Desyncs are the hardest class of multiplayer bug because they hide. The game runs fine on your machine, fine in the editor, and then two players in different states report that "something went wrong" with no clear steps to reproduce. Here's the process I use to make them tractable.
1. Make it reproducible before anything else
A desync you can't reproduce is a desync you can't fix. My first move is always to build tooling: a way to force a specific game state, replay a recorded sequence of inputs, and snapshot the simulation at each frame. Once you can trigger the divergence on demand, you've turned an impossible bug into an ordinary one.
2. Compare, don't guess
With deterministic netcode, two clients that started from the same state and received the same inputs must match. So I capture the simulation state on both clients frame by frame and compare them. The first frame that differs points straight at the system that broke determinism.
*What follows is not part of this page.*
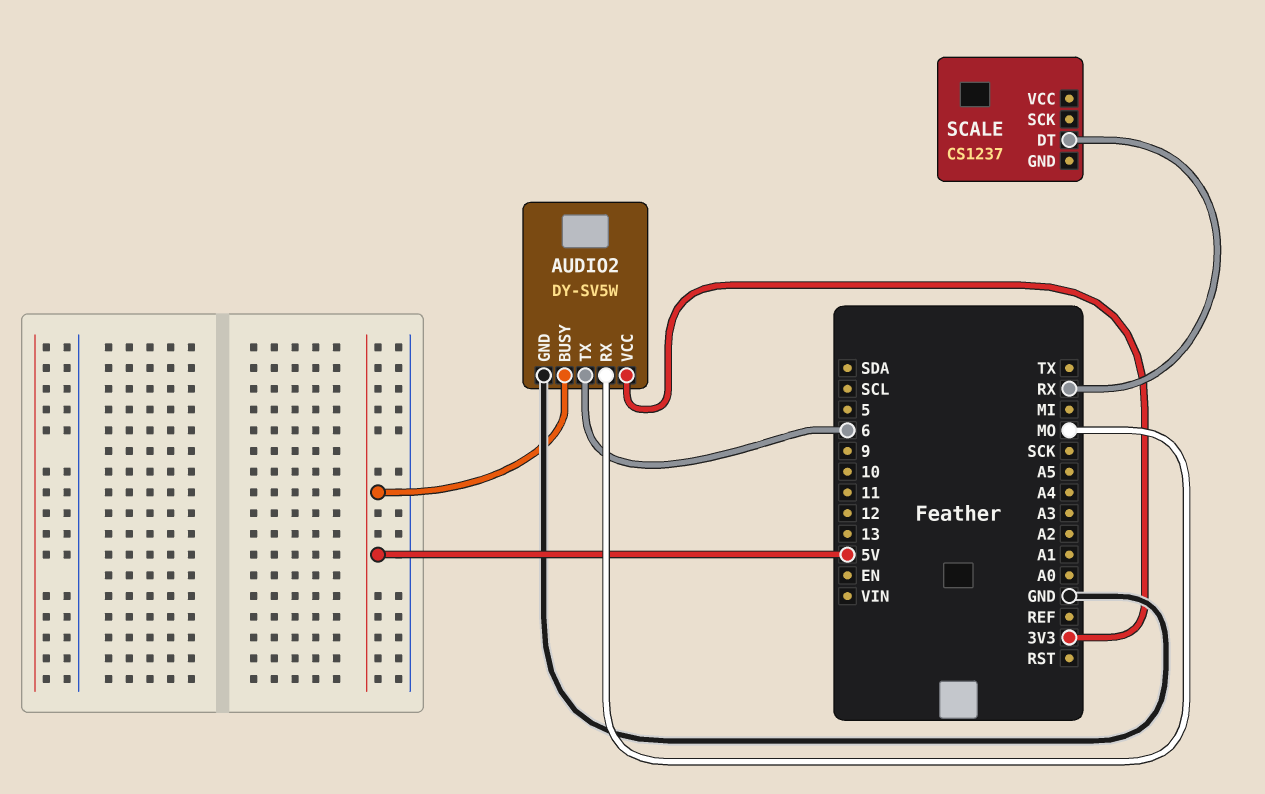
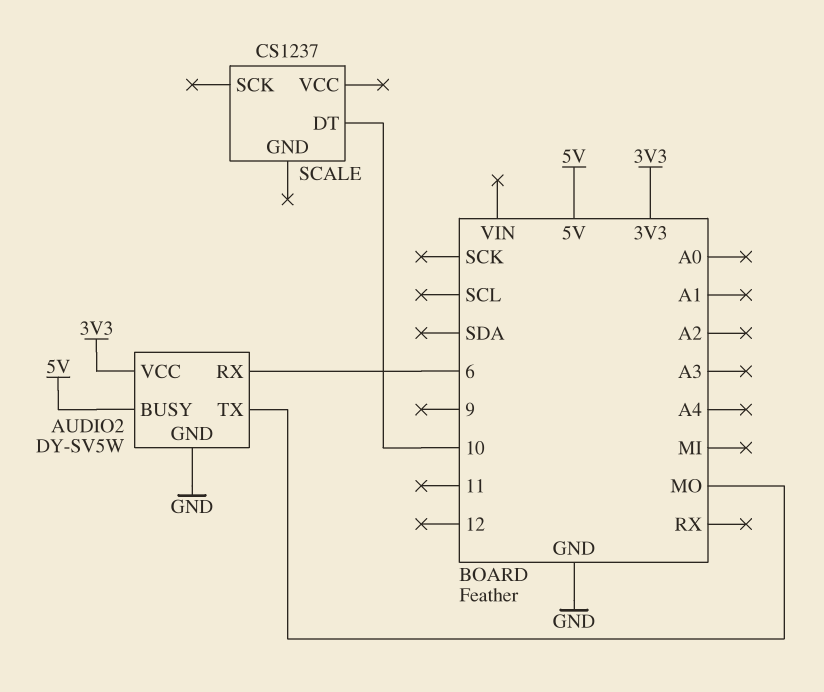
AUDIO2 pin RX: MO -> 6
AUDIO2 pin TX: 6 -> MO
SCALE pin DT: RX -> 10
3. Hunt the usual suspects
Most desyncs trace back to a short list of causes:
- Unseeded randomness — any
Randomcall that isn't driven by a shared, deterministic seed. - Floating-point drift — non-deterministic math or engine physics leaking into gameplay logic.
- Frame-order dependence — logic that depends on
Updateordering or wall-clock time instead of the simulation tick. - State outside the simulation — gameplay-affecting values living in MonoBehaviours or static fields the netcode doesn't roll back.
4. Fix the cause, then re-verify
Once the divergent system is found, the fix is usually to move that logic back inside the deterministic simulation or remove the source of non-determinism. Then I re-run the same recorded input sequence and confirm both clients now match all the way through. If they do, the bug is genuinely gone — not just hidden again.
This is the same approach I used on shipped Photon Quantum titles like Soul Fighters, and it's why project-rescue work on broken multiplayer is some of the most valuable work I do.